Fortinet Security Fabric 6.0.0 Series - Part 4: Connectors

  • 1,126 views
  • 1 years ago

Fortinet Security Fabric 6.0.0 Series - Part 5: SSO and Identity Connectors

  • 1,168 views
  • 1 years ago

Fortinet Security Fabric 6.0.0 Series - Part 6: Automation

  • 1,066 views
  • 1 years ago

Fortinet Security Fabric 6.0.0 Series - Part 7: Automation: AWS Lambda and Gener

  • 745 views
  • 1 years ago

Fortinet Security Fabric 6.0.0 Series - Part 8: Security Rating

  • 1,397 views
  • 1 years ago

Installing Accounting and Marketing

  1. To edit wan1 on Accounting, go to Network > Interfaces.
  2. Set an IP/Network Mask for the interface that is on the same subnet as port 10 on Edge (in the example, 192.168.10.10/255.255.255.0).
  3. Under Administrative Access, select HTTPS and SSH to allow Edge to use this interface to manage the FortiGate.

  4. Edit the lan interface.

  5. Set Addressing mode to Manual and set the IP/Network Mask to a private IP address (in the example, 10.10.10.1/255.255.255.0).

  6. Set Administrative Access to allow FortiTelemetry.
  7. If you require the FortiGate to provide IP addresses using DHCP to devices that connect to this interface, enable DHCP Server.

  8. Under Networked Devices, enable Device Detection.

    Note

    It's a best practice to enable Device Detection on all interfaces classified as LAN or DMZ.

  9. To add a static route, go to Network > Static Routes.
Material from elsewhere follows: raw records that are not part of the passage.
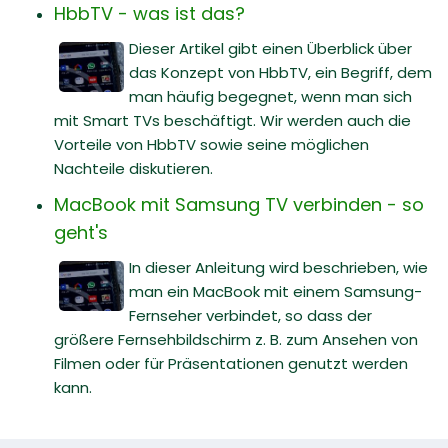
HbbTV - was ist das?
Dieser Artikel gibt einen Überblick über
das Konzept von HbbTV, ein Begriff, dem
man häufig begegnet, wenn man sich
mit Smart TVs beschäftigt. Wir werden auch die
Vorteile von HbbTV sowie seine möglichen
Nachteile diskutieren.
MacBook mit Samsung TV verbinden - so
geht's
In dieser Anleitung wird beschrieben, wie
man ein MacBook mit einem Samsung-
Fernseher verbindet, so dass der
größere Fernsehbildschirm z. B. zum Ansehen von
Filmen oder für Präsentationen genutzt werden
kann.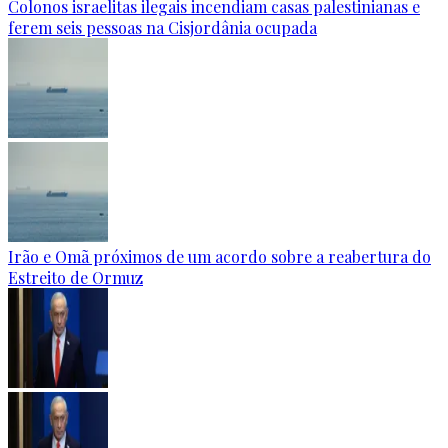
Colonos israelitas ilegais incendiam casas palestinianas e
ferem seis pessoas na Cisjordânia ocupada
Irão e Omã próximos de um acordo sobre a reabertura do
Estreito de Ormuz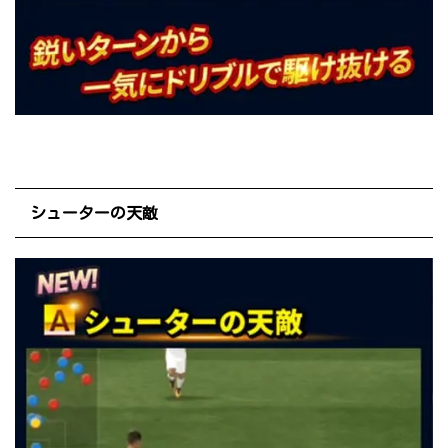
シューターの天敵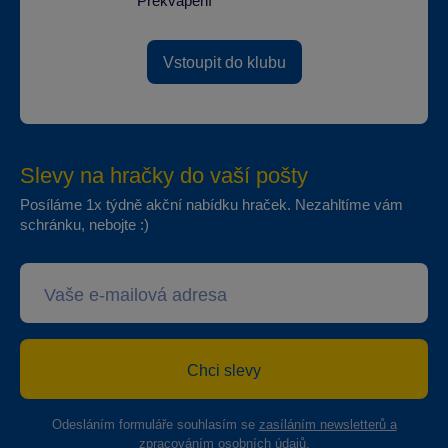
Překvapení
Vstoupit do klubu
Slevy na hračky do vaší pošty
Posíláme 1x týdně akční nabídku hraček. Nezahltíme vám
schránku, nebojte :)
Chci slevy
Odesláním formuláře souhlasím se
zasíláním newsletterů a
zpracováním osobních údajů
.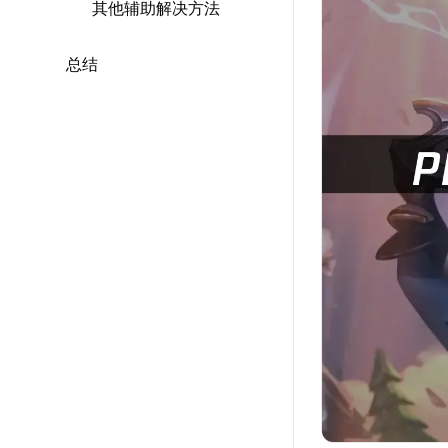
其他辅助解决方法
总结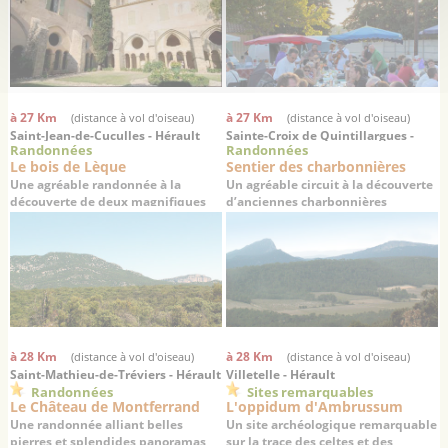
à 27 Km
à 27 Km
(distance à vol d'oiseau)
(distance à vol d'oiseau)
Saint-Jean-de-Cuculles - Hérault
Sainte-Croix de Quintillargues -
Randonnées
Randonnées
Hérault
Le bois de Lèque
Sentier des charbonnières
Une agréable randonnée à la
Un agréable circuit à la découverte
découverte de deux magnifiques
d’anciennes charbonnières
villages médiévaux
à 28 Km
à 28 Km
(distance à vol d'oiseau)
(distance à vol d'oiseau)
Saint-Mathieu-de-Tréviers - Hérault
Villetelle - Hérault
Randonnées
Sites remarquables
Le Château de Montferrand
L'oppidum d'Ambrussum
Une randonnée alliant belles
Un site archéologique remarquable
pierres et splendides panoramas
sur la trace des celtes et des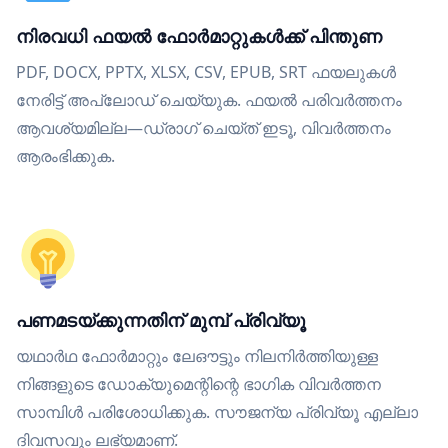
നിരവധി ഫയൽ ഫോർമാറ്റുകൾക്ക് പിന്തുണ
PDF, DOCX, PPTX, XLSX, CSV, EPUB, SRT ഫയലുകൾ
നേരിട്ട് അപ്‌ലോഡ് ചെയ്യുക. ഫയൽ പരിവർത്തനം
ആവശ്യമില്ല—ഡ്രാഗ് ചെയ്ത് ഇടൂ, വിവർത്തനം
ആരംഭിക്കുക.
പണമടയ്ക്കുന്നതിന് മുമ്പ് പ്രിവ്യൂ
യഥാർഥ ഫോർമാറ്റും ലേഔട്ടും നിലനിർത്തിയുള്ള
നിങ്ങളുടെ ഡോക്യുമെന്റിന്റെ ഭാഗിക വിവർത്തന
സാമ്പിൾ പരിശോധിക്കുക. സൗജന്യ പ്രിവ്യൂ എല്ലാ
ദിവസവും ലഭ്യമാണ്.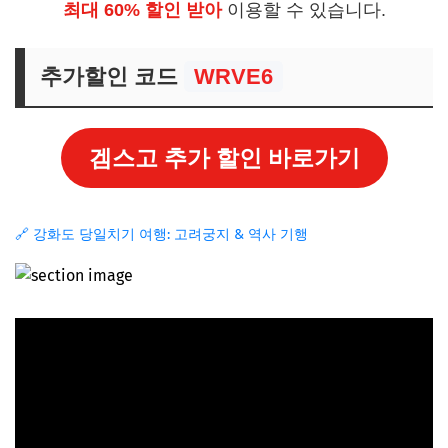
최대 60% 할인 받아
이용할 수 있습니다.
추가할인 코드
WRVE6
겜스고 추가 할인 바로가기
🔗 강화도 당일치기 여행: 고려궁지 & 역사 기행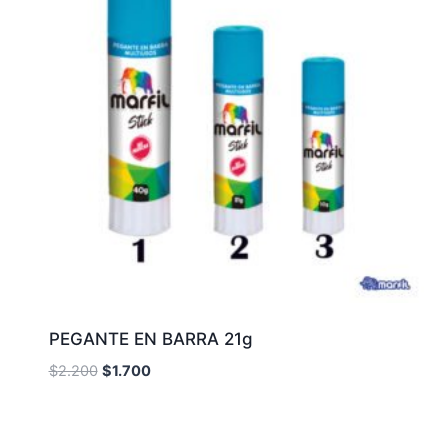
PEGANTE EN BARRA 21g
El
El
$
2.200
$
1.700
precio
precio
original
actual
era:
es: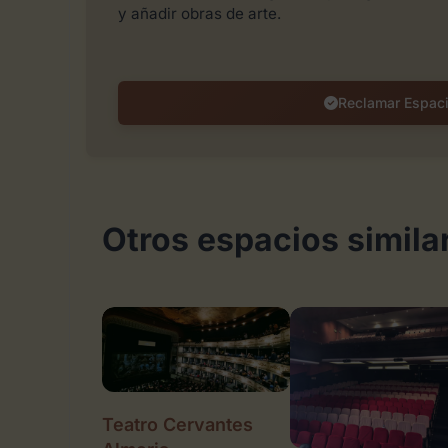
y añadir obras de arte.
Reclamar Espac
Otros espacios simila
Teatro Cervantes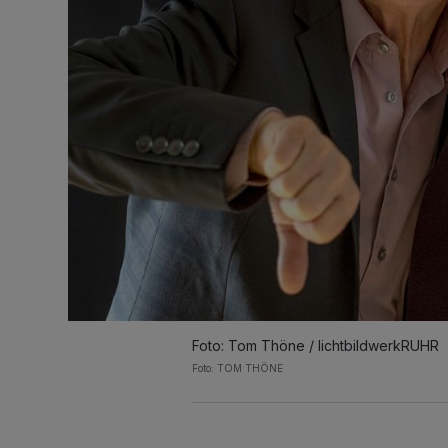
Foto: Tom Thöne / lichtbildwerkRUHR
Foto: TOM THÖNE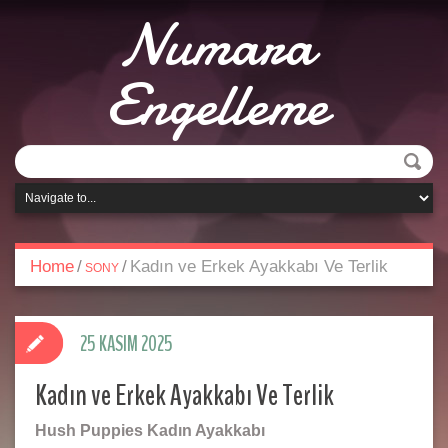
Numara
Engelleme
Home
/
/
Kadın ve Erkek Ayakkabı Ve Terlik
SONY
25 KASIM 2025
Kadın ve Erkek Ayakkabı Ve Terlik
Hush Puppies Kadın Ayakkabı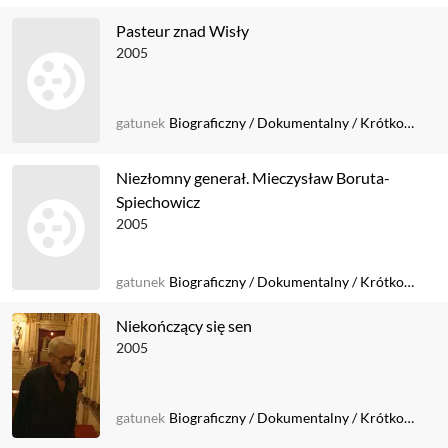
Pasteur znad Wisły
2005
gatunek
Biograficzny
/
Dokumentalny
/
Krótkometrażowy
Niezłomny generał. Mieczysław Boruta-
Spiechowicz
2005
gatunek
Biograficzny
/
Dokumentalny
/
Krótkometrażowy
Niekończący się sen
2005
gatunek
Biograficzny
/
Dokumentalny
/
Krótkometrażowy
Set Gateway to the IP address of port 10 on Edge.

  10. To create a policy to allow users on the Accounting network to access Edge, go to Policy & Objects > IPv4 Policy.

  11. To add Accounting to the Security Fabric, go to Security Fabric > Settings. Enable FortiGate Telemetry, then enter the same Group name and Group password that you set previously on Edge (the Group password option isn’t available isn’t available in FortiOS 6.0.3 and later).

  12. Enable Connect to upstream FortiGate and enter the IP address of port 10 on Edge.

  13. FortiAnalyzer Logging is enabled by default. Settings for the FortiAnalyzer are retrieved when Accounting connects to Edge.

  14. Connect WAN 1 on Accounting to port 10 on Edge.

  15. Connect and configure Marketing, using the same method that you used to configure Accounting. Make sure you complete the following steps:

    • Configure WAN 1 to connect to Edge (IP address: 192.168.200.10/255.255.255.0) and allow HTTPS and SSH access.

    • Configure the LAN interface for the Marketing network (IP address: 10.10.200.2/255.255.255.0).

    1. Create a static route pointing traffic to port 11 on Edge.

    2. Create a policy to allow users on the Marketing network to access Edge.

    3. Add Marketing to the Security Fabric.

  16. If you’re using FortiOS 6.0.3 and later, connect to Edge and go to Security Fabric > Settings. Authorize both Accounting and Marketing to join the Security Fabric.